Géolocalisation de Saint-Ouen, en Seine-Saint-Denis. — DR

Un lycéen, qui bloquait l'entrée d'un lycée de Saint-Ouen (Seine-Saint-Denis) pour demander l'arrêt des expulsions de jeunes étrangers scolarisés, a dû être transporté jeudi à l'hôpital après avoir été aspergé de gaz lacrymogène par la police, a-t-on appris de sources concordantes. Selon la préfecture, vers 07H30, des policiers ont retiré des barrières placées devant le lycée Auguste-Blanqui car leur «position (avait) été jugée dangereuse». «Lors de cette manoeuvre un groupe de 10 élèves s'est approché de l'équipage de police et l'un d'eux a agrippé un des policiers, qui, pour se dégager et disperser le groupe, a utilisé son aérosol lacrymogène à une reprise», a-t-elle ajouté.

«Balayé et mis à terre» par les policiers

«Trois élèves ayant été incommodés par le produit lacrymogène, les sapeurs-pompiers ont été immédiatement appelés afin de procéder à l'examen des personnes présentes dans le groupe.
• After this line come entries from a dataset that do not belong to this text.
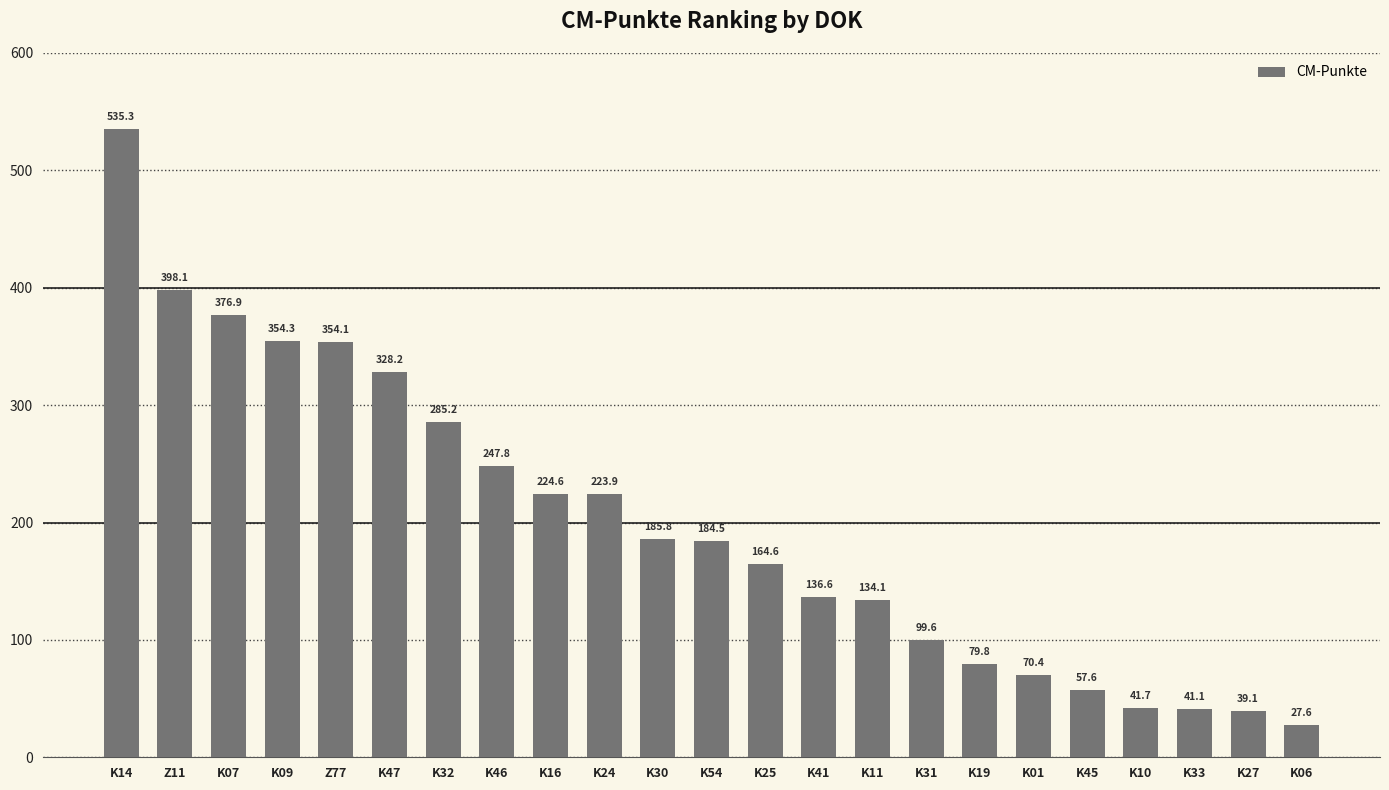

Rank the categories by value from lowest to highest.

K06, K27, K33, K10, K45, K01, K19, K31, K11, K41, K25, K54, K30, K24, K16, K46, K32, K47, Z77, K09, K07, Z11, K14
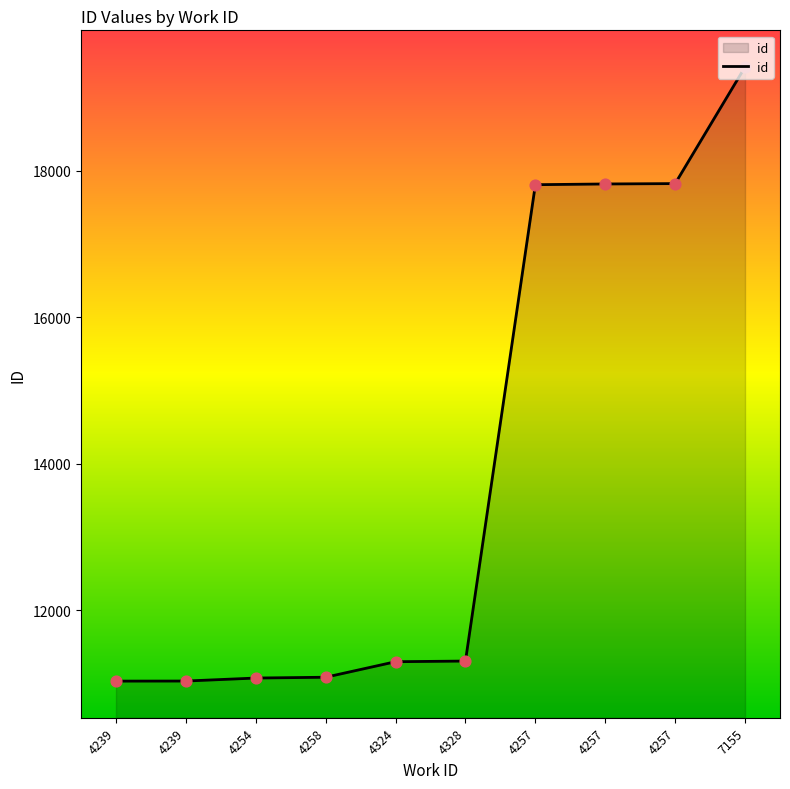

Which has a higher value, 4239 or 4239?

4239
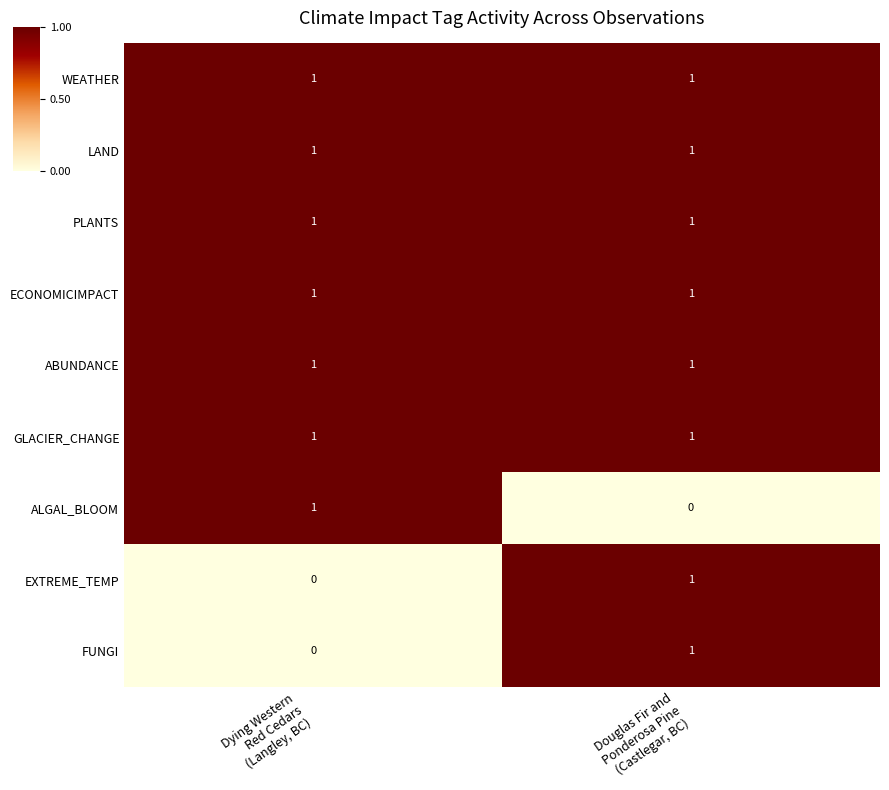

What is the greatest value displayed?

1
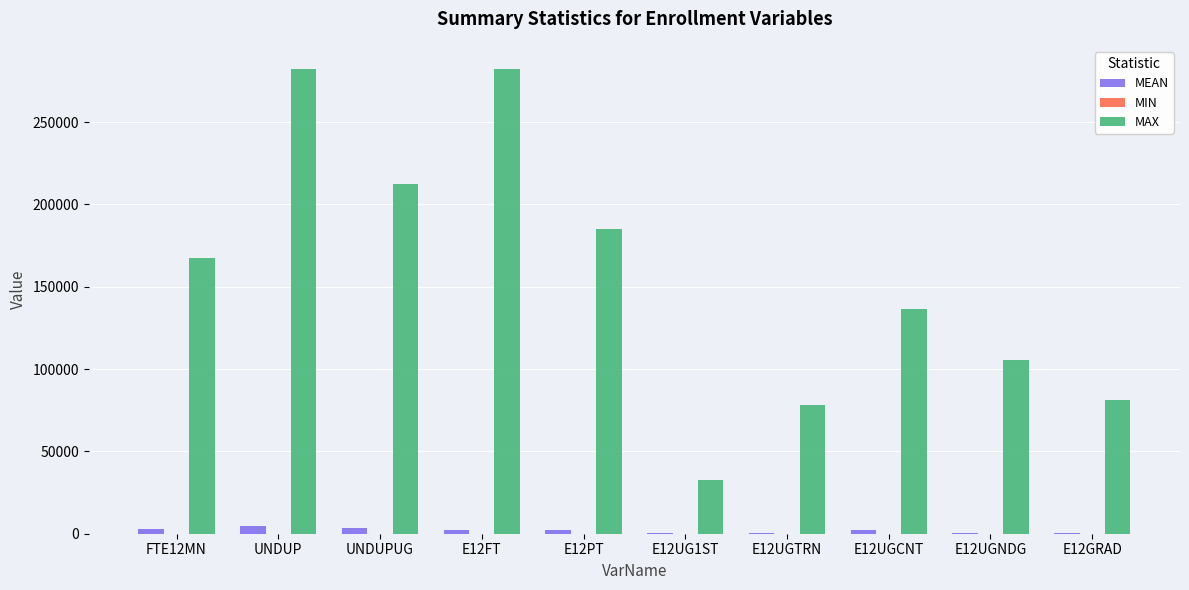

Which series has the largest total across all categories?

MAX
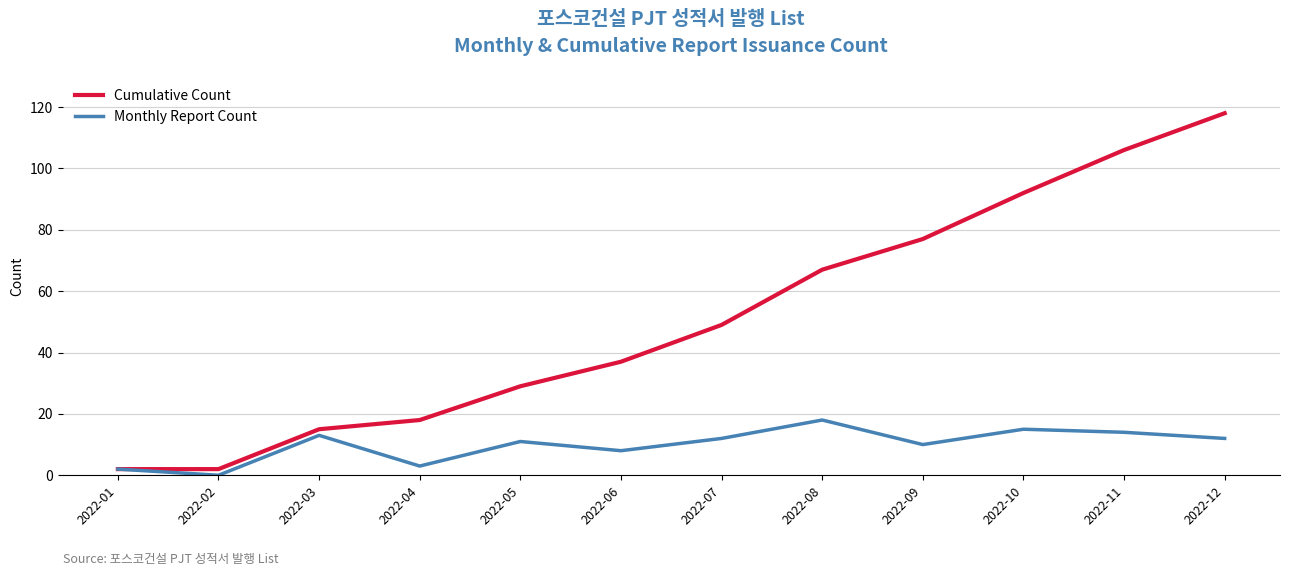

Does the chart have visible grid lines?

Yes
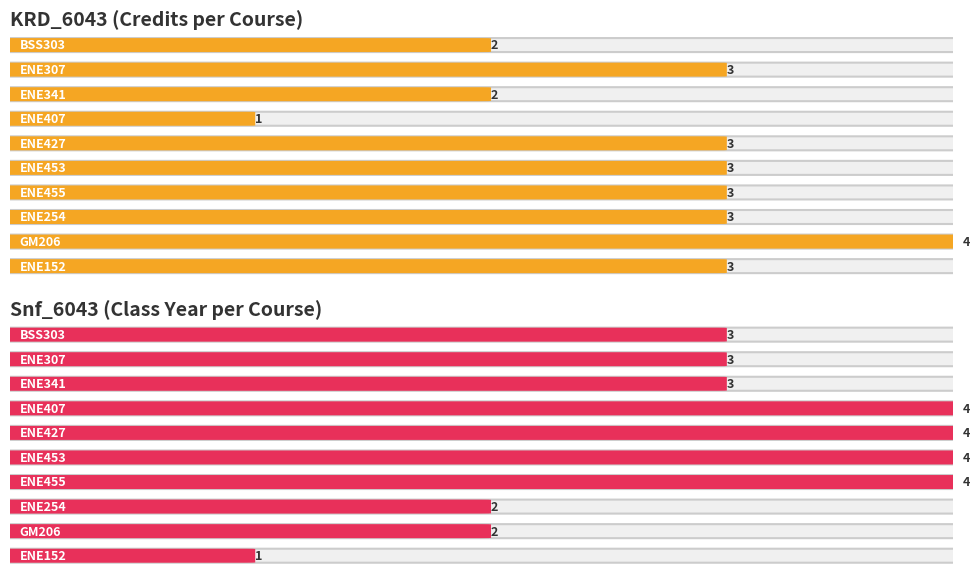

At ENE407, list the series in order from largest to smallest.

Snf_6043, KRD_6043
Seul un jeune homme, âgé de 16 ans, a été transporté à l'hôpital Bichat pour un lavage complet du visage»,  a-t-elle précisé.

Le jeune homme de 16 ans, Erwan, a affirmé à l'AFP avoir été «balayé et mis à terre» par les policiers, et récuse toute tentative des lycéens d'agripper un policier. «On n'a rien fait du tout» face aux policiers, a-t-il déclaré. Il ne compte pas porter plainte «pour ne pas avoir d'ennuis supplémentaires», a-t-il ajouté. Pour protester contre cette intervention policière, «la plupart des enseignants ont débrayé» au lycée Auguste-Blanqui jeudi matin, a précisé à l'AFP Sophie Mazet, la professeure principale de certains des élèves qui participaient au blocage.